Как-то в дождливый четверг он зашел ко мне в комнату. Я плакала над маленькой шкатулкой, привезенной с собой из Норфолка. В ней лежали печатка моего родного отца — он носил ее на мизинце, толстой-претолстой сосиске — и молитвенник матери. Я никогда ее не видела, она умерла в день моего рождения, но мой отец говорил, что я очень на нее похожа — темноволосая, длинноногая и длинноносая, со смуглой кожей, серьезная, но с каким-то озорством в глазах.

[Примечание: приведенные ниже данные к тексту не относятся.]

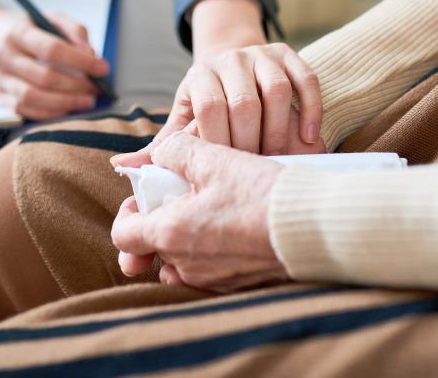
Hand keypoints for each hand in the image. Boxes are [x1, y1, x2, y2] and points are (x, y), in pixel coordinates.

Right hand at [0, 0, 108, 119]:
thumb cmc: (21, 26)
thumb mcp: (47, 16)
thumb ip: (73, 30)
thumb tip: (91, 54)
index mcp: (17, 32)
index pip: (52, 49)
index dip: (80, 61)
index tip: (102, 68)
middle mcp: (4, 56)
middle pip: (44, 76)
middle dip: (77, 85)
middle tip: (97, 88)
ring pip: (33, 97)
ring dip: (65, 103)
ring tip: (86, 101)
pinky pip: (25, 110)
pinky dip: (49, 113)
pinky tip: (67, 108)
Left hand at [111, 132, 287, 291]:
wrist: (314, 227)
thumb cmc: (262, 193)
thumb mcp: (215, 159)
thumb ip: (177, 151)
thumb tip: (160, 152)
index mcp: (172, 234)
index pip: (124, 235)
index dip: (129, 212)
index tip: (148, 195)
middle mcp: (187, 265)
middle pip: (155, 248)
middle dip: (164, 221)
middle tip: (186, 196)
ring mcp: (213, 280)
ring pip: (183, 262)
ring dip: (189, 238)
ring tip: (212, 209)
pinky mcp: (239, 285)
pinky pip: (211, 272)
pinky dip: (214, 251)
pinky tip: (234, 227)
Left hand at [112, 44, 324, 169]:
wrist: (233, 63)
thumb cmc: (207, 104)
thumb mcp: (183, 120)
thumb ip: (160, 146)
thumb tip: (122, 167)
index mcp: (199, 76)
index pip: (209, 108)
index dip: (218, 143)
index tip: (223, 173)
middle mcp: (230, 59)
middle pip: (245, 102)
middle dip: (250, 142)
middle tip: (253, 173)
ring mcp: (262, 54)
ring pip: (277, 91)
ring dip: (280, 130)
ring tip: (278, 160)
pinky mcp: (289, 54)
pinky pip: (306, 78)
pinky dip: (311, 109)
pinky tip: (309, 138)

Я не очень хорошо помнила своего настоящего отца (кроме того официального факта, что он был рыцарем и оставил мне приличное приданое, позволявшее мне появиться на рынке невест и после его смерти надеяться на удочерение богатыми лондонцами). Но я помнила его тепло. Он был большим любителем пива, с красным лицом и копной темных волос. И в его объятиях, задыхаясь от нехватки воздуха, но млея от счастья, я знала — он никогда не даст меня в обиду. Он обнимал меня, и мы с такой нежностью и любовью говорили о той, кого потеряли, что наша тоска едва ли не воскрешала ее. В наших грезах она всегда стояла на коленях с молитвенником в руках. Иначе я не могла себе ее представить. Такой она была изображена в часовне. Невозможно описать, что бы со мной стало, если бы эта женщина — само совершенство — дотронулась до меня или заговорила со мной.

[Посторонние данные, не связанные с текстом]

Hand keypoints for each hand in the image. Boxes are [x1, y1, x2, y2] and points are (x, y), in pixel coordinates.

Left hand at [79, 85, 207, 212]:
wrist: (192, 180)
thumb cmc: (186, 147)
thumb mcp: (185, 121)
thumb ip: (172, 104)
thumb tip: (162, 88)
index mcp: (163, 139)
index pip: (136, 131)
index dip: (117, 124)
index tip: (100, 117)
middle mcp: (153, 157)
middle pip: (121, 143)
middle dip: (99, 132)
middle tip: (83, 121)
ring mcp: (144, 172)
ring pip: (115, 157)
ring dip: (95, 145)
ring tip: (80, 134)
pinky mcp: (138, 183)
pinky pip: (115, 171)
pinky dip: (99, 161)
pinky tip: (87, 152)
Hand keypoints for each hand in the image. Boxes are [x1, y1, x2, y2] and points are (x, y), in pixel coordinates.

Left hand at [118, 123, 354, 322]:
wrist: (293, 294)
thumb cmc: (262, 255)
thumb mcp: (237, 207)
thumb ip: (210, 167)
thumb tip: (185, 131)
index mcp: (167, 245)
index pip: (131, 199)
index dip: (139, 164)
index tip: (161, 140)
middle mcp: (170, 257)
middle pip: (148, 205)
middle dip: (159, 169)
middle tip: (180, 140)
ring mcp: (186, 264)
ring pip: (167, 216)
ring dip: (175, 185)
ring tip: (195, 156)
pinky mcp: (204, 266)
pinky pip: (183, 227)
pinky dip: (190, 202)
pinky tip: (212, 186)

Любовь к матери связывала нас с отцом, поэтому для меня стало страшным ударом, когда его как-то утром принесли с охоты. Он сломал себе шею во время прыжка с лошади — глупая смерть. Никто меня не утешал: И в девять лет я резко повзрослела. Я сама надела на похороны траурное платье, бросила на гроб горсть земли, и для меня начались годы бесшумной жизни в коридорах: я бдительно подслушивала адвокатов и родственников, строивших планы на мою жизнь; как сорока, подбирала вещи родителей и обрывочные воспоминания, а потом меня отправили подслушивать в коридоры других людей. Моя мать давно знала Томаса Мора: она познакомилась с ним в Лондоне еще до замужества. С его стороны взять меня был каприз — правда, каприз добрый. Но он хотел, чтобы отныне я считала его своим отцом. Об этом, когда я появилась на Старой Барке, он попросил, глядя на меня добрыми глазами.

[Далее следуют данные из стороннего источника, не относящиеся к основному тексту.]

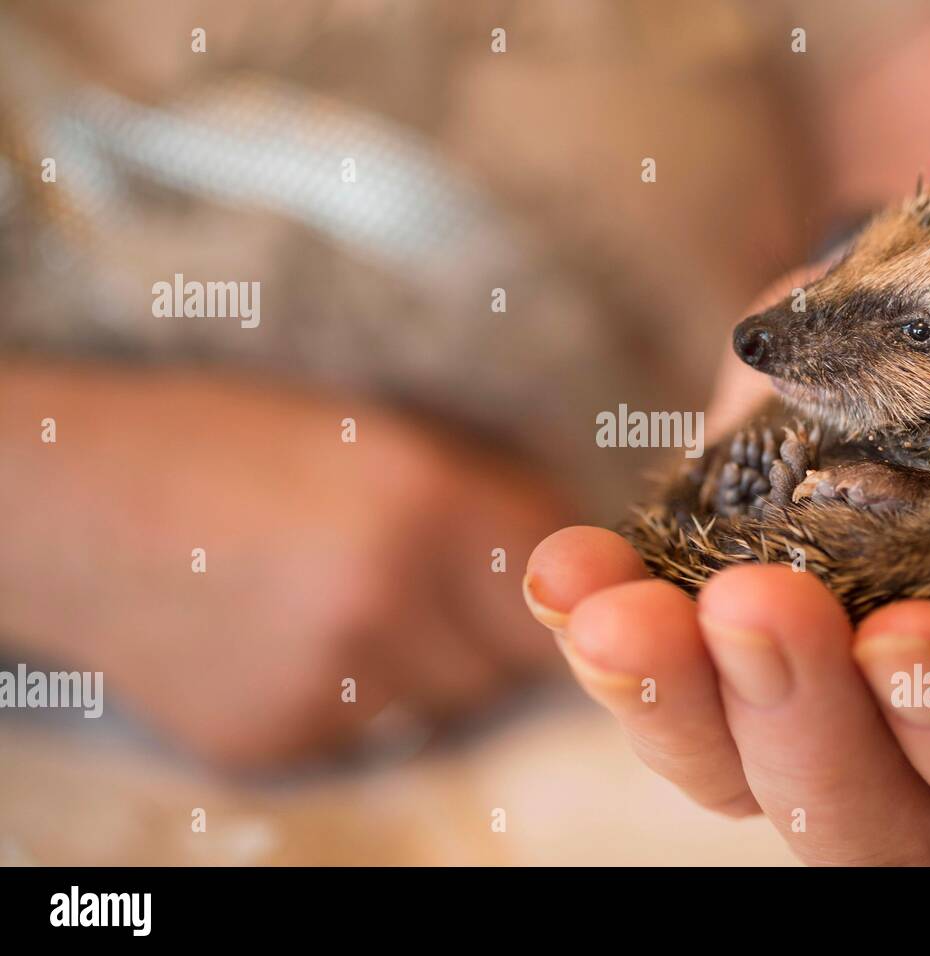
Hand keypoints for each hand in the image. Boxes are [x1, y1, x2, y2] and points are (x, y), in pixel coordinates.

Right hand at [0, 362, 564, 766]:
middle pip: (512, 661)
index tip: (539, 576)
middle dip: (493, 633)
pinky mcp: (281, 735)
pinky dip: (357, 700)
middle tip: (430, 587)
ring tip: (350, 608)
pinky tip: (295, 643)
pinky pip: (372, 733)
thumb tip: (580, 562)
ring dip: (429, 669)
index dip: (557, 579)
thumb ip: (485, 498)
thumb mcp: (374, 428)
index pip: (561, 579)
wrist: (78, 502)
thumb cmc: (234, 443)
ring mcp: (331, 678)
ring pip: (447, 703)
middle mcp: (387, 595)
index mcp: (424, 496)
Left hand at [523, 274, 929, 864]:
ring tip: (612, 603)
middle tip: (758, 603)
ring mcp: (822, 706)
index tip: (914, 634)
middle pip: (876, 826)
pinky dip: (601, 634)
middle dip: (803, 728)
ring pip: (736, 776)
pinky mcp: (724, 653)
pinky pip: (657, 688)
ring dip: (667, 700)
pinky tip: (565, 568)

Конечно, тогда я не знала, насколько знаменит ум этого человека в Европе. Не догадывалась, что, находясь в его доме, тоже стану вращаться в интеллектуальном кругу избранных, где в каждой комнате по гению и кое с кем, если повезет, можно и перемолвиться. Или что из нас, девушек, — со временем я обзавелась новыми сестрами — будут готовить единственных в своем роде гениальных женщин христианского мира. В тот день я заметила только, что у незнакомца, которого мне предстояло называть отцом, мягкое, доброе, полное жизни и света смуглое лицо. Я сразу потянулась к нему, к его улыбке, ко всему существу. Рядом с ним каждый думал, что ему желают добра. И даже если незнакомец так и не вытеснил воспоминаний о моем настоящем отце, одного его присутствия было достаточно, чтобы сельский ребенок отчаянно силился выговорить «отец», всматриваясь в него с надеждой, по малолетству не в состоянии ее понять.